Wagner. — Dieu me garde ! l’ancienne mode d’engendrer était une véritable faribole, nous l’avons reconnu. Le tendre point d’où jaillissait la vie, la douce force qui s’exhalait de l’intérieur, et prenait et donnait, destinée à se former d’elle-même, à s’alimenter des substances voisines d’abord, puis des substances étrangères ; tout cela est bien déchu maintenant de sa dignité ; si l’animal y trouve encore son plaisir, il convient à l’homme doué de nobles qualités d’avoir une origine plus pure et plus haute. (Il se tourne vers le foyer.) Cela brille ! voyez ! Désormais vraiment nous pouvons espérer que si de cent matières et par le mélange, car tout dépend du mélange, nous parvenons à composer aisément la matière humaine, à l’emprisonner dans un alambic, à la cohober, distiller comme il faut, l’œuvre s’accomplira dans le silence. (Se tournant de nouveau vers le foyer.) Cela se fait ! la masse s’agite plus lumineuse, et ma conviction s’affermit à chaque instant. Nous tentons d’expérimenter judicieusement sur ce qu’on appelait les mystères de la nature, et ce qu’elle produisait jadis organisé, nous autres, nous le faisons cristalliser.

Méphistophélès. — L’expérience vient avec l’âge ; pour quiconque a beaucoup vécu, rien de nouveau n’arrive sur la terre ; et quant à moi, je me souviens d’avoir rencontré souvent dans mes voyages bien des gens cristallisés.

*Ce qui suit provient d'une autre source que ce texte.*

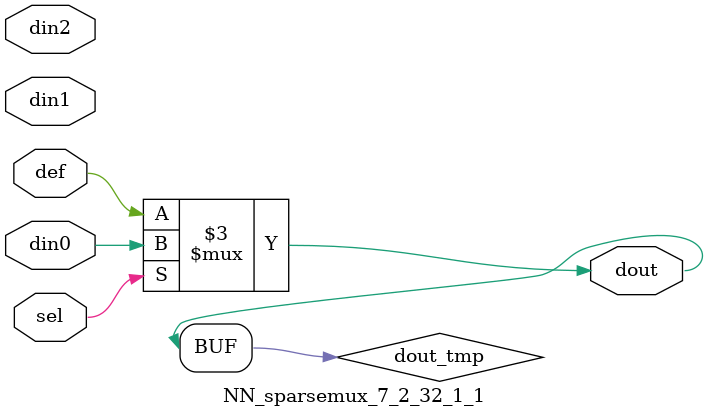
<source format=v>
`timescale 1ns / 1ps

module NN_sparsemux_7_2_32_1_1 (din0,din1,din2,def,sel,dout);

parameter din0_WIDTH = 1;

parameter din1_WIDTH = 1;

parameter din2_WIDTH = 1;

parameter def_WIDTH = 1;
parameter sel_WIDTH = 1;
parameter dout_WIDTH = 1;

parameter [sel_WIDTH-1:0] CASE0 = 1;

parameter [sel_WIDTH-1:0] CASE1 = 1;

parameter [sel_WIDTH-1:0] CASE2 = 1;

parameter ID = 1;
parameter NUM_STAGE = 1;



input [din0_WIDTH-1:0] din0;

input [din1_WIDTH-1:0] din1;

input [din2_WIDTH-1:0] din2;

input [def_WIDTH-1:0] def;
input [sel_WIDTH-1:0] sel;

output [dout_WIDTH-1:0] dout;



reg [dout_WIDTH-1:0] dout_tmp;


always @ (*) begin
(* parallel_case *) case (sel)
    
    CASE0 : dout_tmp = din0;
    
    CASE1 : dout_tmp = din1;
    
    CASE2 : dout_tmp = din2;
    
    default : dout_tmp = def;
endcase
end


assign dout = dout_tmp;



endmodule

</source>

Wagner, couvant de l’œil sa fiole. — Cela monte, cela brille, cela bouillonne ; en un moment, l’œuvre sera consommé : un grand projet paraît d’abord insensé ; cependant désormais nous voulons braver le hasard, et de la sorte un penseur ne pourra manquer à l’avenir de faire un cerveau bien pensant. (Contemplant la fiole avec ravissement.) Le verre tinte et vibre ; une force charmante l’émeut[1]. Cela se trouble, cela se clarifie ; les choses vont leur train. Je vois dans sa forme élégante un gentil petit homme qui gesticule. Que vou-

  1. Cette musique du cristal, nous l’avons entendue déjà autrefois dans la cuisine de la sorcière. On se souvient de tous les ustensiles fantastiques qui s’entrechoquent au moment où commence l’ébullition du merveilleux breuvage. — Goethe ne laisse pas échapper l’occasion de faire sentir au lecteur l’unité de son œuvre au milieu des mille apparitions qui peuvent l’en distraire, et de lui rappeler que ce monde où, comme Virgile et Dante, ils voyagent ensemble tous les deux pour s’élargir toujours, ne change pas. — Ces petits sons cristallins, indifférens d’abord, contribuent aussi, à leur manière, à ramener le motif glorieux de la symphonie. — Cette sonorité du verre, du cristal, des métaux, charme toutes les imaginations poétiques en Allemagne. Partout sur cette terre de vapeurs, la Poésie cherche la Musique, pour s’unir avec elle, et ce gracieux hyménée ne manque jamais de s’accomplir dans l’azur du firmament ou des eaux, sous la feuillée des bois, au cœur du métal ou du verre. — Voyez Novalis, Hoffmann, Jean-Paul, Rückert, tous enfin ; Uhland lui-même, malgré son réalisme manifeste, subit cette influence musicale du pays de Mozart, de Beethoven et de Weber.